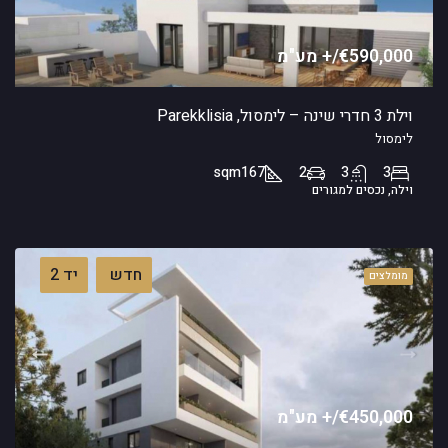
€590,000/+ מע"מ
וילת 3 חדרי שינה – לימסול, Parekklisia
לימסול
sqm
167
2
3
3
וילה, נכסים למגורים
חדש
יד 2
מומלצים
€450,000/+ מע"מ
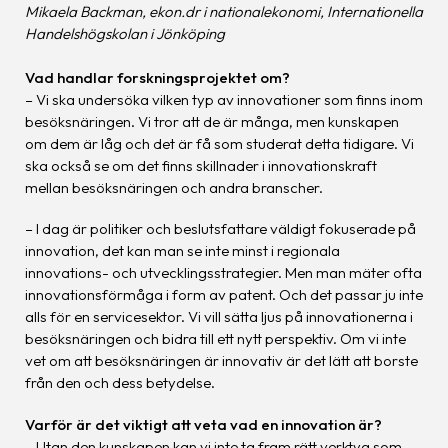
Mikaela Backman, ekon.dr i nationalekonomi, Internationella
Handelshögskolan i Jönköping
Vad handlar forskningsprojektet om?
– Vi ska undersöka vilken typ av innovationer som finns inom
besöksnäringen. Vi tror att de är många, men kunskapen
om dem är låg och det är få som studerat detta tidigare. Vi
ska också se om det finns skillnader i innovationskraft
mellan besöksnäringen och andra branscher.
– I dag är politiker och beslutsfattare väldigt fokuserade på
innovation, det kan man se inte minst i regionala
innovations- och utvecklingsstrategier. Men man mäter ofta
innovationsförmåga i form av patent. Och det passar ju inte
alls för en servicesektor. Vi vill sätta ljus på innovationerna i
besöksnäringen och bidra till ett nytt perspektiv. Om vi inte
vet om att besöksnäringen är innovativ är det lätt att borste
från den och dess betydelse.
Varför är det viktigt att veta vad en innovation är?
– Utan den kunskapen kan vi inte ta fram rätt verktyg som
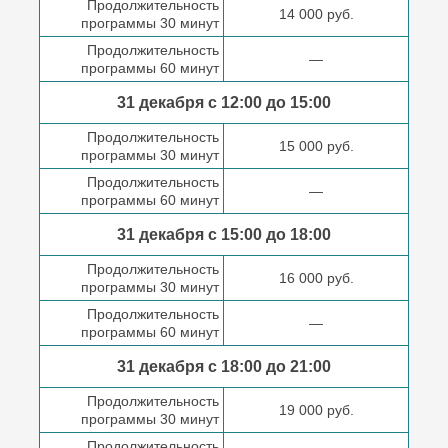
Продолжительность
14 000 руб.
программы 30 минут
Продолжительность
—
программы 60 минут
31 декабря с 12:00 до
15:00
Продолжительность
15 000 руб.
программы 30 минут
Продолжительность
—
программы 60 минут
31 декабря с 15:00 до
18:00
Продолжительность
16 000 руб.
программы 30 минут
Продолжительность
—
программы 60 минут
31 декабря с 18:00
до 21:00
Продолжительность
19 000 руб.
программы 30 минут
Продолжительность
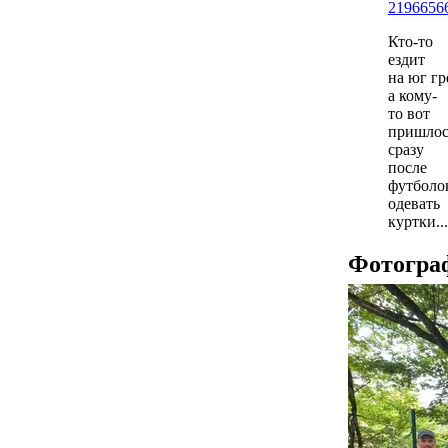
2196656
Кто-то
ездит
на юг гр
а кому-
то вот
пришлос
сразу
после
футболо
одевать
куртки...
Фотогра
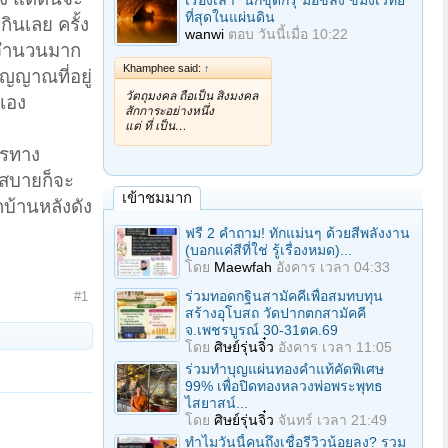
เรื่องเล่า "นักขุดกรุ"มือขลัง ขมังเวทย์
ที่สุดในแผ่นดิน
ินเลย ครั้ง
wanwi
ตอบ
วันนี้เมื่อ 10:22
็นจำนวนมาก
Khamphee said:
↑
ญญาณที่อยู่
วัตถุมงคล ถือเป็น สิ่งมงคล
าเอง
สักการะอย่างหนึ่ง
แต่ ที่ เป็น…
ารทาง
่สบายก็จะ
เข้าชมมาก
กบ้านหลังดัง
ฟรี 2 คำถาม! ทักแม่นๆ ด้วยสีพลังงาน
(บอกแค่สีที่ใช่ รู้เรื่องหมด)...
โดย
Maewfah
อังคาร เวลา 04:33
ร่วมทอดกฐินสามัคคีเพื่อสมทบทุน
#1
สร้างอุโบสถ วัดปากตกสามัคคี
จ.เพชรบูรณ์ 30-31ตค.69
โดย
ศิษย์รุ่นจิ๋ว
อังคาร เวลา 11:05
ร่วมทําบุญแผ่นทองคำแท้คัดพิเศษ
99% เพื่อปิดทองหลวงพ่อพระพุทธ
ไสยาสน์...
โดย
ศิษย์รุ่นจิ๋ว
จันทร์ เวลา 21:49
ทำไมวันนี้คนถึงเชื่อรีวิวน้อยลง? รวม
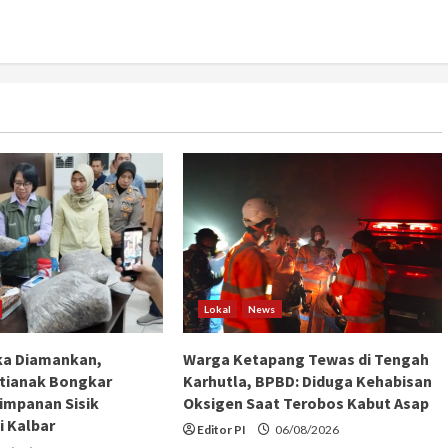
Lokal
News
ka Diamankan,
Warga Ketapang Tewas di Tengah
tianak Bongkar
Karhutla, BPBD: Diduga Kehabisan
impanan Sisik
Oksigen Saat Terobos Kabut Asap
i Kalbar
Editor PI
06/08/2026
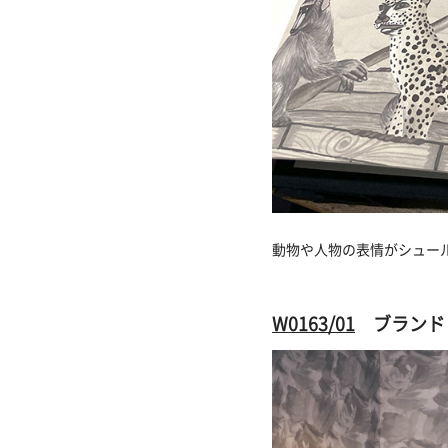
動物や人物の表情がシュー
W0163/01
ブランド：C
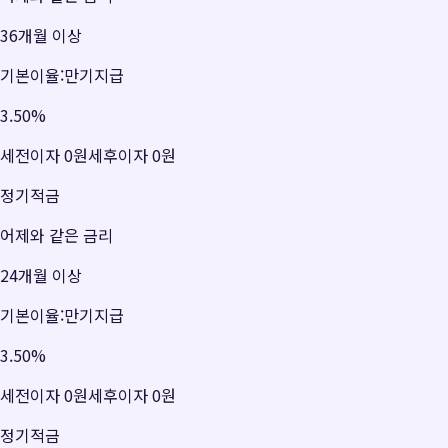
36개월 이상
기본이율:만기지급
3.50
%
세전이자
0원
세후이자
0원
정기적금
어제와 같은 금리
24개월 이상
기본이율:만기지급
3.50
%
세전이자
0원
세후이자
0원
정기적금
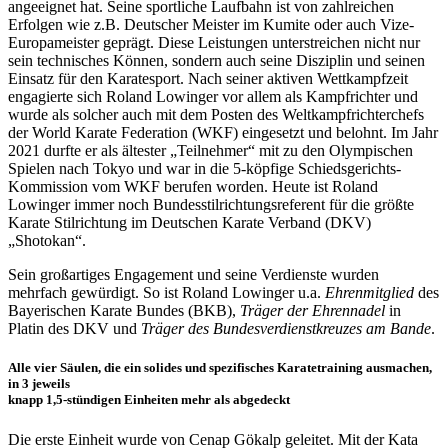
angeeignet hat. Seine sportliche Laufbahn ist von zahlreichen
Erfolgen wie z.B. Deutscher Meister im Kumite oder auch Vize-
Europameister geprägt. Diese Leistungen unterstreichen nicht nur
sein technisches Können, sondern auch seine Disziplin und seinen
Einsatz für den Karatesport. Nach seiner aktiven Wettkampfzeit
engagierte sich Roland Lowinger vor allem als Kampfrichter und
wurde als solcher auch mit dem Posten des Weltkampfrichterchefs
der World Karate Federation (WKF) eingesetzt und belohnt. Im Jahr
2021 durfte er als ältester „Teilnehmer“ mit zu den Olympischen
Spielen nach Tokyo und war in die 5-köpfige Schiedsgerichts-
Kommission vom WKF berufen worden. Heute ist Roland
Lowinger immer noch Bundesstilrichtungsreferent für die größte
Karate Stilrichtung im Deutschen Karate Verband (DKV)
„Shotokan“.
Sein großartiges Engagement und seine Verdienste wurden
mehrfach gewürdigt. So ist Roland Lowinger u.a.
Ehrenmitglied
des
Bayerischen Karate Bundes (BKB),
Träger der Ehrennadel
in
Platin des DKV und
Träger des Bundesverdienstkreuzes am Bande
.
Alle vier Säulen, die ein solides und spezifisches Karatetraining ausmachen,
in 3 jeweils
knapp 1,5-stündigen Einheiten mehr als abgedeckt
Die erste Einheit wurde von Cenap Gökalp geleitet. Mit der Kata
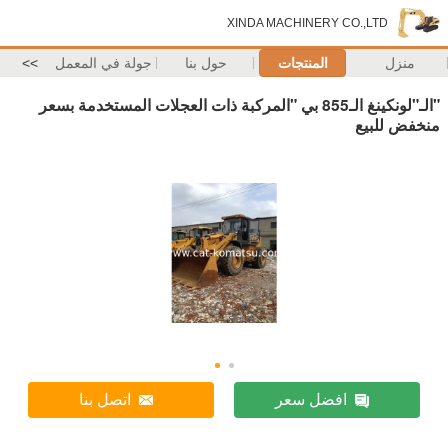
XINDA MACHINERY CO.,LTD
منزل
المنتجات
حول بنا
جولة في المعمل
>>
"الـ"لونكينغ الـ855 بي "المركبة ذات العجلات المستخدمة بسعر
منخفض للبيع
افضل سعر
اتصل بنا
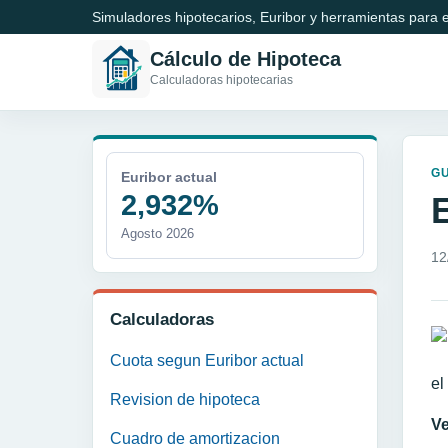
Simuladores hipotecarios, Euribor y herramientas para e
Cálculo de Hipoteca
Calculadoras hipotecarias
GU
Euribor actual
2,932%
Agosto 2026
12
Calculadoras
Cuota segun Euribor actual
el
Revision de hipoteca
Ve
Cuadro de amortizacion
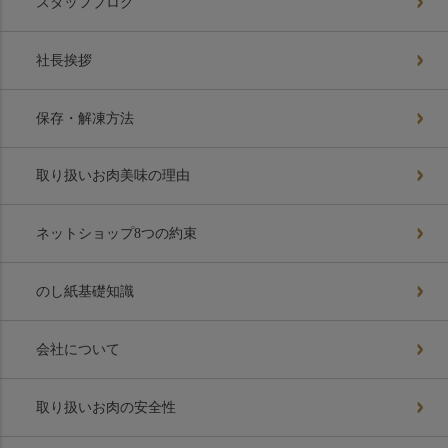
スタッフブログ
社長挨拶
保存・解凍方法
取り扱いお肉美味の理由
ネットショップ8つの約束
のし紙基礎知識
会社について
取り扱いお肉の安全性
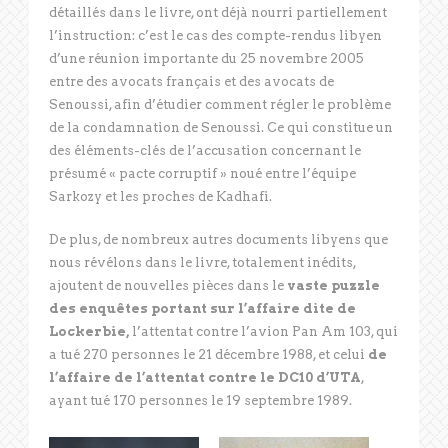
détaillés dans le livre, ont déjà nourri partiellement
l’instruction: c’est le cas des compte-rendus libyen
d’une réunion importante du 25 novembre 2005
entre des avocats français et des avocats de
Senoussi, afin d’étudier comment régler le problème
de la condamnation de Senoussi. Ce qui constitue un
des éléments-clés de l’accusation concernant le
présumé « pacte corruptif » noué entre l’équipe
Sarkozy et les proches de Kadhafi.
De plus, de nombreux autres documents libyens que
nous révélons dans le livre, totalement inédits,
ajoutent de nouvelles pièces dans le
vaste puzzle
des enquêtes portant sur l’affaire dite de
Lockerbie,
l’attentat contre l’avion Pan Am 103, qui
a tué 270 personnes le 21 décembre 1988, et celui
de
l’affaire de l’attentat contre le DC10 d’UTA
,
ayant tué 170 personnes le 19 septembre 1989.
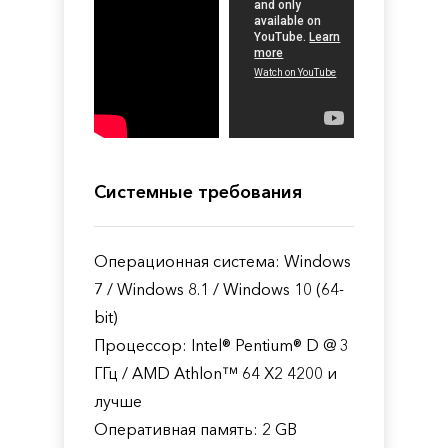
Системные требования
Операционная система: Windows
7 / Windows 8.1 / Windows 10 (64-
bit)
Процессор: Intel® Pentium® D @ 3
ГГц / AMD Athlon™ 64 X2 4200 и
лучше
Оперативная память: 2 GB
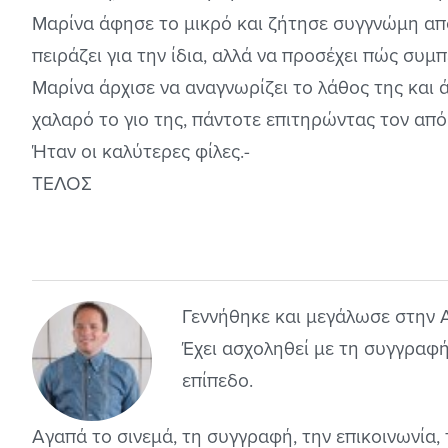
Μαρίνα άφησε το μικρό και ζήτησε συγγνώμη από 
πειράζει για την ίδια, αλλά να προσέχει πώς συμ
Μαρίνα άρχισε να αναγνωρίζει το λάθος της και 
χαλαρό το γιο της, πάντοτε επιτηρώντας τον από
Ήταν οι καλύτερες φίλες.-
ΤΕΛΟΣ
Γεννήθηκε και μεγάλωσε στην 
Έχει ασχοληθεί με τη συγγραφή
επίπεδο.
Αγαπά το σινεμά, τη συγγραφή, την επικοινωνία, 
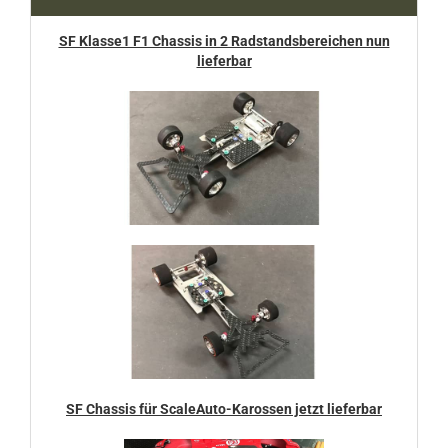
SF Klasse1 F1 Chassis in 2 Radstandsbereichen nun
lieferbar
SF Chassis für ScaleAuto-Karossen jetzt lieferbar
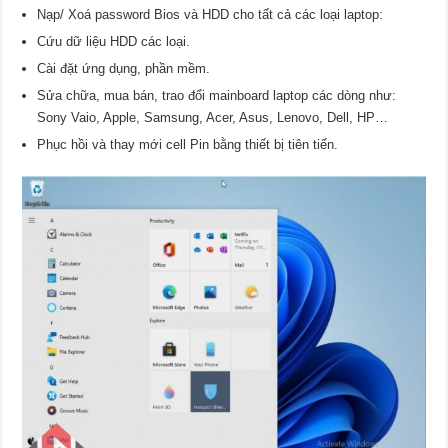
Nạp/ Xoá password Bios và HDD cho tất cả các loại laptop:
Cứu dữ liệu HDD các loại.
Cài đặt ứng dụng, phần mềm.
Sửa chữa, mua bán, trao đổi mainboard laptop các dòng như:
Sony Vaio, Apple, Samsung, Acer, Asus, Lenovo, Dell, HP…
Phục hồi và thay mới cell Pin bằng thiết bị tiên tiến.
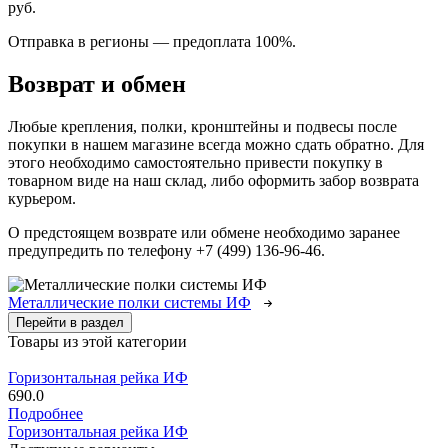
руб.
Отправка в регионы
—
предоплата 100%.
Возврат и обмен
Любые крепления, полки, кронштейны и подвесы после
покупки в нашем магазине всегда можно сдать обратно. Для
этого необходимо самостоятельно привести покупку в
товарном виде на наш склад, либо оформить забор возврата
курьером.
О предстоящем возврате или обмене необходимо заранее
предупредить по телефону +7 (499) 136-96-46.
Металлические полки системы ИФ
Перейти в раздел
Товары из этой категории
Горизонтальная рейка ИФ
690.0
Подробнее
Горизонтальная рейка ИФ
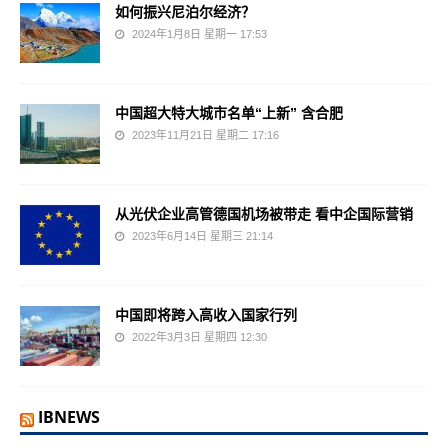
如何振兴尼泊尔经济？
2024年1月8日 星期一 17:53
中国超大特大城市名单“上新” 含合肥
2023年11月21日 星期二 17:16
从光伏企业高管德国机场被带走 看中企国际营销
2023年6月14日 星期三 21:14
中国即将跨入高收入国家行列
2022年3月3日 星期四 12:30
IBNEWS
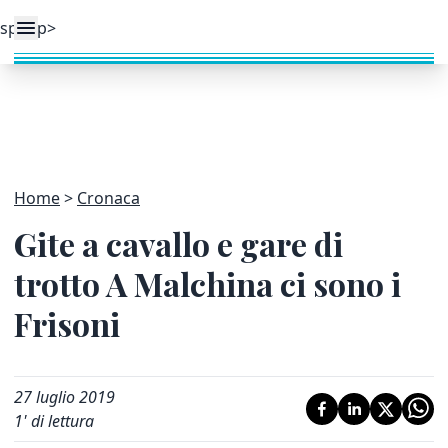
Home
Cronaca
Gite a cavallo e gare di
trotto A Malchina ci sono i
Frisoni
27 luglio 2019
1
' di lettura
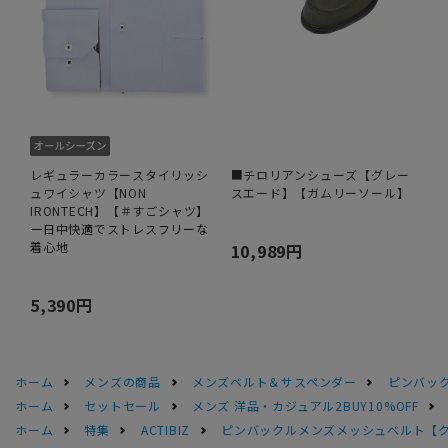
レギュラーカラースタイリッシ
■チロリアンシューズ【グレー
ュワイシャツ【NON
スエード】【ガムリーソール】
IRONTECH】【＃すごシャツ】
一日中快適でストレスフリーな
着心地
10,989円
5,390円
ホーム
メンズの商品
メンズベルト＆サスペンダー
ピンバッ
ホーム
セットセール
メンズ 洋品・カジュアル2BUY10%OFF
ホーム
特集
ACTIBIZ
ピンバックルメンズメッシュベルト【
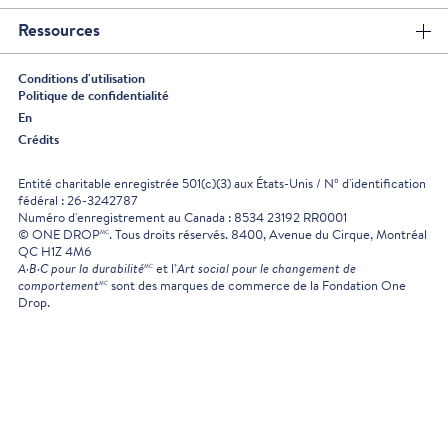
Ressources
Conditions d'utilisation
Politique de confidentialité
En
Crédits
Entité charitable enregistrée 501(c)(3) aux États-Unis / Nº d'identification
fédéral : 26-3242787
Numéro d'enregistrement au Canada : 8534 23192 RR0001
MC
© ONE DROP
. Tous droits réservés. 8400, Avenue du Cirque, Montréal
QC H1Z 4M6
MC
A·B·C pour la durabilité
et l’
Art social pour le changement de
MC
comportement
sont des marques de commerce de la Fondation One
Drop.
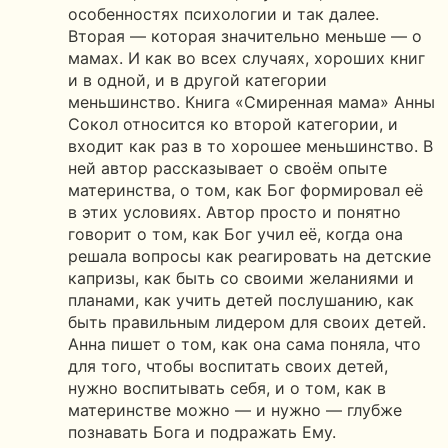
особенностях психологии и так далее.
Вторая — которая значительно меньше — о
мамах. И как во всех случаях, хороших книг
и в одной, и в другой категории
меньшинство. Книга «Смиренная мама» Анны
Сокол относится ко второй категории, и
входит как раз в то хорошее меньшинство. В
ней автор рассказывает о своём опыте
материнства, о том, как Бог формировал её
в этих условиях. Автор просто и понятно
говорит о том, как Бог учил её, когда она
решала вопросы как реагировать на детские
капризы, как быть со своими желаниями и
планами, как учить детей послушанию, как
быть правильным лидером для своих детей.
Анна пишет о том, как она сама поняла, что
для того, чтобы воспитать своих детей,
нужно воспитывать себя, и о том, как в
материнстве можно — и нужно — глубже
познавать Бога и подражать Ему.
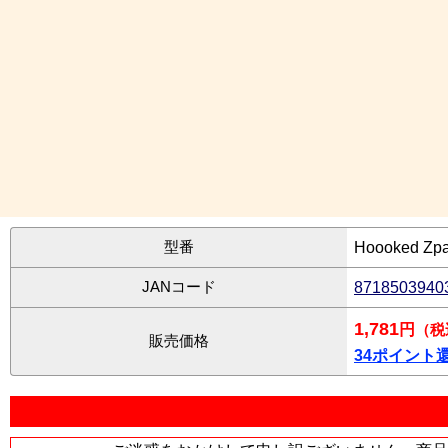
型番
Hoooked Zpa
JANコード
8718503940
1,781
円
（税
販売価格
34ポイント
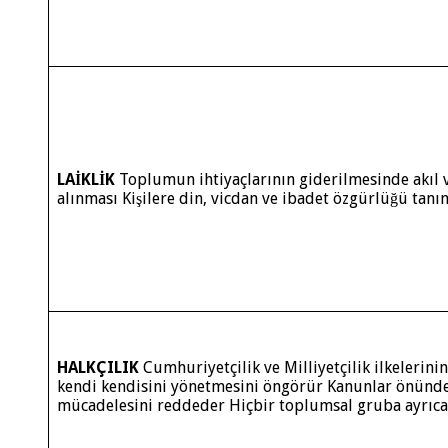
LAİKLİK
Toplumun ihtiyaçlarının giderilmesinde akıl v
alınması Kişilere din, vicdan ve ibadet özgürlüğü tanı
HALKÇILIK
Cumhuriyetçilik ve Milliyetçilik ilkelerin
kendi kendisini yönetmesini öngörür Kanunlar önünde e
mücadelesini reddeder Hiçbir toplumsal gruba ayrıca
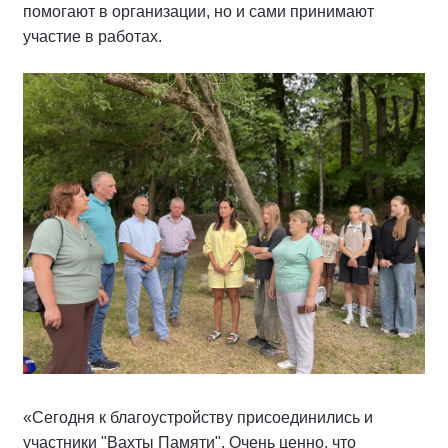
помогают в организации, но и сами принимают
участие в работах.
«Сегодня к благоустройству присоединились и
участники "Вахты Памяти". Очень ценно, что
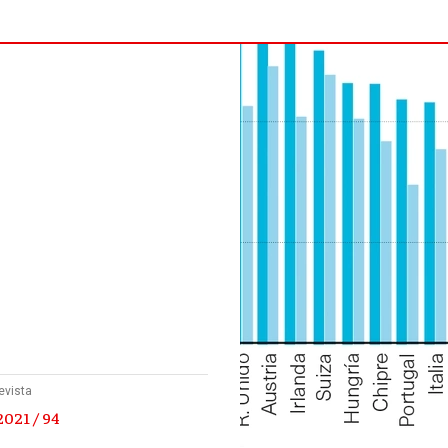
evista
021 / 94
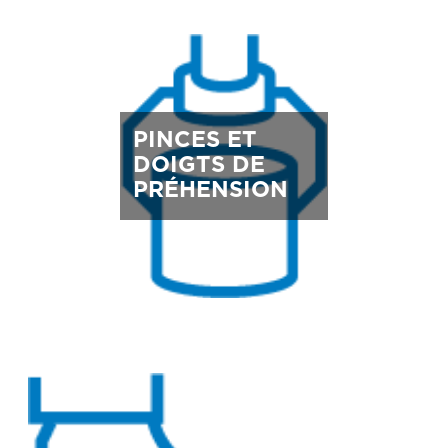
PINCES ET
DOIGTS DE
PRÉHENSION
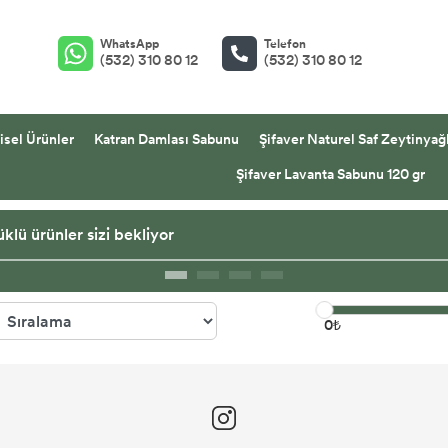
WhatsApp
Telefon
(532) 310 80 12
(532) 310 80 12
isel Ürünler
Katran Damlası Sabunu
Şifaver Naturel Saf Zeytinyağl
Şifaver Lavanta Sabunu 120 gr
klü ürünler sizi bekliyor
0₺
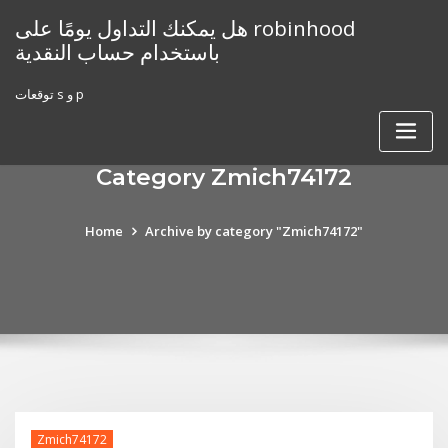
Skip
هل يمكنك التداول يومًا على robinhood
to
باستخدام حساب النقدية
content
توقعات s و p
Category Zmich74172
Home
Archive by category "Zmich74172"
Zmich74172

----

» Job
Without the pictures, give again exactly the lines above starting at the line containing "говорит о том, как Бог учил её, когда она" and ending at the line containing "mücadelesini reddeder Hiçbir".

» Your response
говорит о том, как Бог учил её, когда она
решала вопросы как реагировать на детские
капризы, как быть со своими желаниями и
планами, как учить детей послушанию, как
быть правильным лидером для своих детей.
Анна пишет о том, как она сама поняла, что
для того, чтобы воспитать своих детей,
нужно воспитывать себя, и о том, как в
материнстве можно — и нужно — глубже
познавать Бога и подражать Ему.
型番
Hoooked Zpa
JANコード
8718503940
1,781
円
（税
販売価格
34ポイント
LAİKLİK
Toplumun ihtiyaçlarının giderilmesinde akıl v
alınması Kişilere din, vicdan ve ibadet özgürlüğü tanı
HALKÇILIK
Cumhuriyetçilik ve Milliyetçilik ilkelerin
kendi kendisini yönetmesini öngörür Kanunlar önünde e
mücadelesini reddeder Hiçbir toplumsal gruba ayrıca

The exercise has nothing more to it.